=== EXERCISE PROMPT ===
Go through the entries below and copy out every line that contains the word "list".

"""

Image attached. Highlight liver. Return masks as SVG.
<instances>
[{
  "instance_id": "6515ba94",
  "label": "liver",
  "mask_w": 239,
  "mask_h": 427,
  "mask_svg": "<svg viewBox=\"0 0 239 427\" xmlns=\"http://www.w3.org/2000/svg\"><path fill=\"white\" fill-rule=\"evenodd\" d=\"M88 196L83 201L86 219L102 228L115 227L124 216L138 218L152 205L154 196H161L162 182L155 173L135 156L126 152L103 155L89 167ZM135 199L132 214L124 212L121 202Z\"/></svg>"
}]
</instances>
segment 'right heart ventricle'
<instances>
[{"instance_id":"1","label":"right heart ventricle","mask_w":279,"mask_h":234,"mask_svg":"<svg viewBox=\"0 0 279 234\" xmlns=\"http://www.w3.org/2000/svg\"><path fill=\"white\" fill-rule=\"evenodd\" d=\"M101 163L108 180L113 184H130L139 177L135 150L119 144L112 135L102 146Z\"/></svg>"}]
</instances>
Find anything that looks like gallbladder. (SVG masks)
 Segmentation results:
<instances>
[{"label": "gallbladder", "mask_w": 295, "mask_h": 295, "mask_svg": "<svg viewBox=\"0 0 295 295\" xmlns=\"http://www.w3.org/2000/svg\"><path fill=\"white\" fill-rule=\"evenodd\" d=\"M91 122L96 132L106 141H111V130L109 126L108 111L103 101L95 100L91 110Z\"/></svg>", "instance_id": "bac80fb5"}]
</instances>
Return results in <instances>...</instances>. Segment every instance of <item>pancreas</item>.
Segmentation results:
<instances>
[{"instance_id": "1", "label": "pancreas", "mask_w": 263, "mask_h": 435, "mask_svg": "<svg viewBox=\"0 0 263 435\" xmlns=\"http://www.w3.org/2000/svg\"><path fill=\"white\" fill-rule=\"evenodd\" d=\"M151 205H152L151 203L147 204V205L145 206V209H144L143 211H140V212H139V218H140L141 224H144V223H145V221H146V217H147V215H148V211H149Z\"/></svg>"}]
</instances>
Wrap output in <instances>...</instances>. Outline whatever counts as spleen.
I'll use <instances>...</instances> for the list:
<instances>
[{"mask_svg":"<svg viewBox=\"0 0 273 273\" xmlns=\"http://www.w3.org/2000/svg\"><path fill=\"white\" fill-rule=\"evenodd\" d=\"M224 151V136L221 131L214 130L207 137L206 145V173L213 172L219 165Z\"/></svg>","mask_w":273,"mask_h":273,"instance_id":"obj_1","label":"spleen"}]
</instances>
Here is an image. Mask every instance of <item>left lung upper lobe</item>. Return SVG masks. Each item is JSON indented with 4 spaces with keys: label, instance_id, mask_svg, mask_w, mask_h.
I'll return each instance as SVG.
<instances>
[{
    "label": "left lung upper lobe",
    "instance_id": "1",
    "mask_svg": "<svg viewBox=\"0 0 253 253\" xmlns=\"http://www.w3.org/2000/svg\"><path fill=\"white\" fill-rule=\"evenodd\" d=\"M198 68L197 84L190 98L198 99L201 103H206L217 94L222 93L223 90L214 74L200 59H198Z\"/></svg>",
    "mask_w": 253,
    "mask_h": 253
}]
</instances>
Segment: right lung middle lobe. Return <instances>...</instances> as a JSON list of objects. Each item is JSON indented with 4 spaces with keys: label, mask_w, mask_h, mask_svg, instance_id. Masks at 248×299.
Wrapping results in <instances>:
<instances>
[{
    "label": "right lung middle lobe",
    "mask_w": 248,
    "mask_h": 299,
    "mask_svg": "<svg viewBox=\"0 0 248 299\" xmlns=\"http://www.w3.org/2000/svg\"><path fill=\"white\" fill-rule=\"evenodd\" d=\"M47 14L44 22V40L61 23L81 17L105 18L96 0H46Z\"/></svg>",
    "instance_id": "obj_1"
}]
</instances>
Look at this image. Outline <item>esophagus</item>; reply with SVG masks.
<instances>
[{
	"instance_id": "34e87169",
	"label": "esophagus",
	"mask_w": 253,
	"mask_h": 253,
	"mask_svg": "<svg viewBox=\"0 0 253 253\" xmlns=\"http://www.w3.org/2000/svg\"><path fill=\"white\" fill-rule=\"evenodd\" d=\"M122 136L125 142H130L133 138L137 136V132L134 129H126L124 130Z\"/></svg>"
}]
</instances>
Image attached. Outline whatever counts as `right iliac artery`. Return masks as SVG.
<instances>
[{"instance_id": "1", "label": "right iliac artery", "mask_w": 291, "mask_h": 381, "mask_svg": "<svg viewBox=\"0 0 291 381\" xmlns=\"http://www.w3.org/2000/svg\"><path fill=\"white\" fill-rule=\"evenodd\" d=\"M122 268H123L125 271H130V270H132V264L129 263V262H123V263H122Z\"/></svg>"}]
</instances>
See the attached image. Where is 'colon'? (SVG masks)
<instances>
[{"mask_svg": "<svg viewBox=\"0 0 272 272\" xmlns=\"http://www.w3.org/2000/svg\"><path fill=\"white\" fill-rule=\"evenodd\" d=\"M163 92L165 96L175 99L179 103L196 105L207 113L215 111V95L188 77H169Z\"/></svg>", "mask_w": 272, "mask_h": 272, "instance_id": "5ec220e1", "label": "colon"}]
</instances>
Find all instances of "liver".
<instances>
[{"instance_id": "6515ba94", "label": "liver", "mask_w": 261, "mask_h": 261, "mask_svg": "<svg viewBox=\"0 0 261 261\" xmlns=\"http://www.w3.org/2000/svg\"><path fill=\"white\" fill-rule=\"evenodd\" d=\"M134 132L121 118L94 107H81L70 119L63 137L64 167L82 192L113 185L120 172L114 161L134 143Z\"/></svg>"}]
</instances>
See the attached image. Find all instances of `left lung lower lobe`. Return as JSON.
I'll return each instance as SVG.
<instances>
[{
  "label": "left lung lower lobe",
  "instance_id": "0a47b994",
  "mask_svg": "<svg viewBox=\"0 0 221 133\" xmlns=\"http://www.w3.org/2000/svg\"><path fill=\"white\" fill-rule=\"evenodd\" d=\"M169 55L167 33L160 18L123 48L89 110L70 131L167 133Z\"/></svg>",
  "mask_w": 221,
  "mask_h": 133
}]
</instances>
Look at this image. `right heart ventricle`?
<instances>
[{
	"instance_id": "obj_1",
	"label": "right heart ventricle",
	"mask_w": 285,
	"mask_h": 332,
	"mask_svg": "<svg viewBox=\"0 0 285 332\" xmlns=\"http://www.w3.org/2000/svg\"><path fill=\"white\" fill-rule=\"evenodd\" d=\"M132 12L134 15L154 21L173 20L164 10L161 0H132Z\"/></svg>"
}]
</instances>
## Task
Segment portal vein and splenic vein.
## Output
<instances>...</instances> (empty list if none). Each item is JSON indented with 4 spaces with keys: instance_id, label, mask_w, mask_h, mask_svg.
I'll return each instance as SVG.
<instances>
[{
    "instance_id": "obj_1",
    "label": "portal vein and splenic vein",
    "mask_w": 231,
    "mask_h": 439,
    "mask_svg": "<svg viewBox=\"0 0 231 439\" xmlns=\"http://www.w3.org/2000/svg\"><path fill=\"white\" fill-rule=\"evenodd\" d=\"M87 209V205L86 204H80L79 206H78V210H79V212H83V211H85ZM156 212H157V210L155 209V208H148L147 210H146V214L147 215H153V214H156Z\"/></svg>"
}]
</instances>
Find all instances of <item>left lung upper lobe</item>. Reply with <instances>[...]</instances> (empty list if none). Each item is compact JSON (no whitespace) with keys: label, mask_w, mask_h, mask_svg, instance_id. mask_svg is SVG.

"""

=== CORRECT OUTPUT ===
I'll use <instances>...</instances> for the list:
Segment: right lung middle lobe. Return <instances>...</instances> as a JSON list of objects. Each item is JSON indented with 4 spaces with keys: label, mask_w, mask_h, mask_svg, instance_id. Masks at 248×299.
<instances>...</instances> (empty list if none). Each item is JSON indented with 4 spaces with keys: instance_id, label, mask_w, mask_h, mask_svg.
Find all instances of <item>left lung upper lobe</item>. Reply with <instances>[...]</instances> (empty list if none). Each item is compact JSON (no whitespace) with keys: label, mask_w, mask_h, mask_svg, instance_id. mask_svg is SVG.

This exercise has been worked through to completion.